Walker, who's a banker by day and learned from the likes of Max Roach, has played in the park on and off for 10 years.
"What I notice is that New Yorkers and tourists alike, they like you to play from the heart," said Walker. "They like you to play with guts and, you know, like there's passion. And if there's no passion, there’s nothing coming from your music that’s going to stick with your audience. I try to play like I enjoy what I’m doing."
Hour 2
It's 5 p.m. now, and on a different park path is a trumpeter who takes tootin' his own horn to extremes.
Rasheed and his group "The Jazz Collective" have been playing in the park every weekend for 14 years. They play in clubs all around town, but say there's something special about playing out in the open air.
"The firsthand experience of what you learn and play is either accepted or not accepted by the public," said Rasheed.
It seems to be more than accepted by big and little ears.
"They absolutely love it," said one father about his children. "They like coming by here on Saturdays and sometimes on Sundays and we walk by. Sometimes they dance to it, they swing to it, and it's really great for them. It's great exposure. It's one of the gifts of New York."
Hour 3
As nightfall approaches, so does the allure of New York City's jazz clubs.
James Blood Ulmer is performing on this night at the upscale Jazz Standard club in Murray Hill.
While old, dark, smoky clubs may have a romantic notion to some, Ulmer says he's not nostalgic.
"There was lots of music but the places that they played wasn't necessarily all that healthy," said Ulmer. "So now we got places that play and it's more healthy. No smoking in the club, the club serving better food. In the dressing room they got air conditioning so a guy like me could breathe."
"Before, it was lots of music but these conditions wasn't conducive to a guy like me who maybe has been playing music for 50 years," continued Ulmer. "So I think it's a change in the music scene for the better."
Jazz writer and critic Will Friedwald goes out to hear live jazz nearly every night of the week.
"I am here all the time but it is really hoppin' tonight, this is really lively. This is really a big Saturday night," said Friedwald. "At the height of the season, it's at least four, five nights a week, sometimes as many as two shows a night. But in New York, you can do that. In New York, it's not even a matter of seeing one thing a night. There's so much going on, you could literally see five things a night and not run out. I don’t think there's any other city that can say that."

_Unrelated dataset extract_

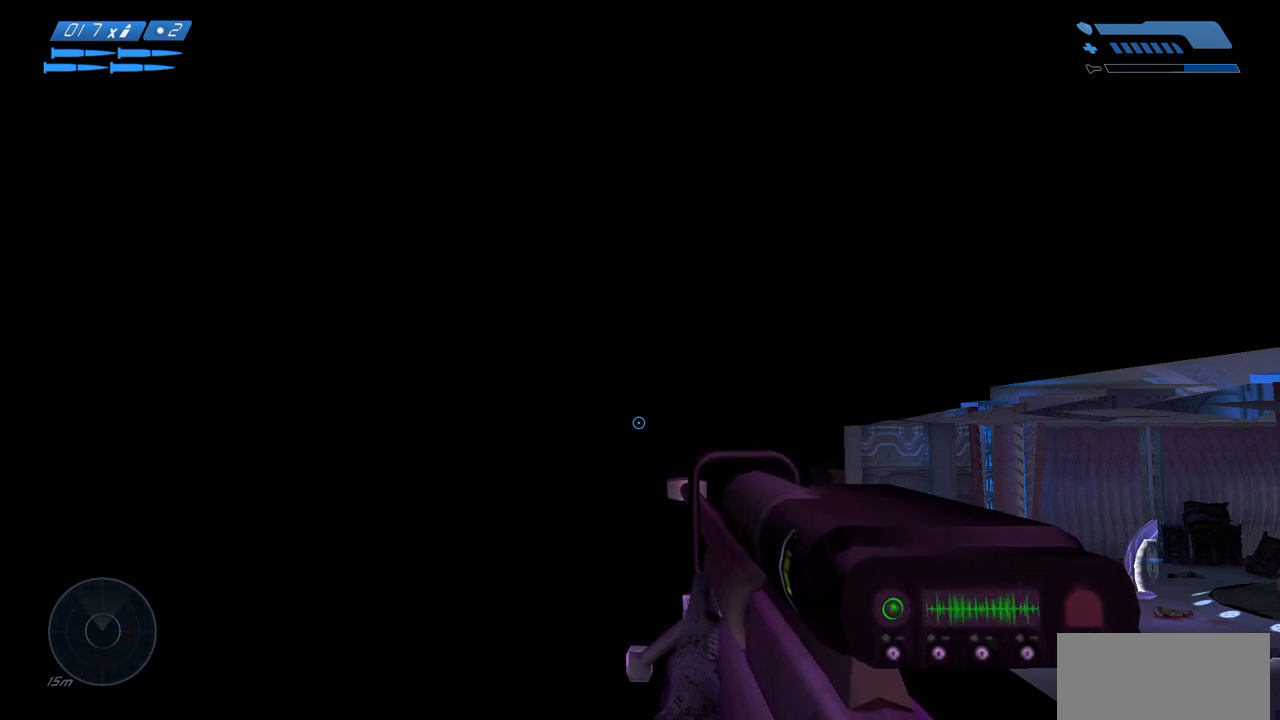
Gameplay with keyboard and mouse; each line is a JSON object with the keys and mouse buttons held at the frame after it. "events" lists presses ("down") and releases ("up") of "a", "ctrl", "d", "e", "f", "q", "r", "s", "shift", "space", "tab", "w", "mouse_left", "mouse_wheel", "mouse_right", "mouse_mb4" and "mouse_mb5" between this image and that frame as [ms after this image, input, new state], when the widget could be followed in between. "mouse_left", "mouse_wheel", "mouse_right", "mouse_mb4", "mouse_mb5" = the "left", "wheel", "right", "mb4", "mb5" buttons of the "mouse" list. No other keys are recorded. "wheel" means that the mouse wheel is clicked or scrolled. Mouse movement is not recorded.
{"keys": ["a", "space"], "mouse": [], "events": [[183, "a", "down"], [183, "space", "down"]]}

Friedwald says New York is the busiest city in the world for jazz, with every combination of instrument and influence imaginable. On this night, Ulmer and his "Memphis Blood Blues Band" were joined on stage by guitarist Vernon Reid, best known from the 1980s rock band "Living Color."
"That's bringing another kind of roots music into jazz. it's bringing jazz with a heavy blues foundation, which is good because the further we sort of travel into the future into these sort of experimental things we have to remember where the roots are," says Friedwald. "And so someone like Blood Ulmer is someone who's sort of a roots musician and who is as far out as anybody, you know. He's sort of the past and the future all at once."
Great contemporary musicians hold onto the rich traditions of jazz while creating something that's new. And the night's just getting started.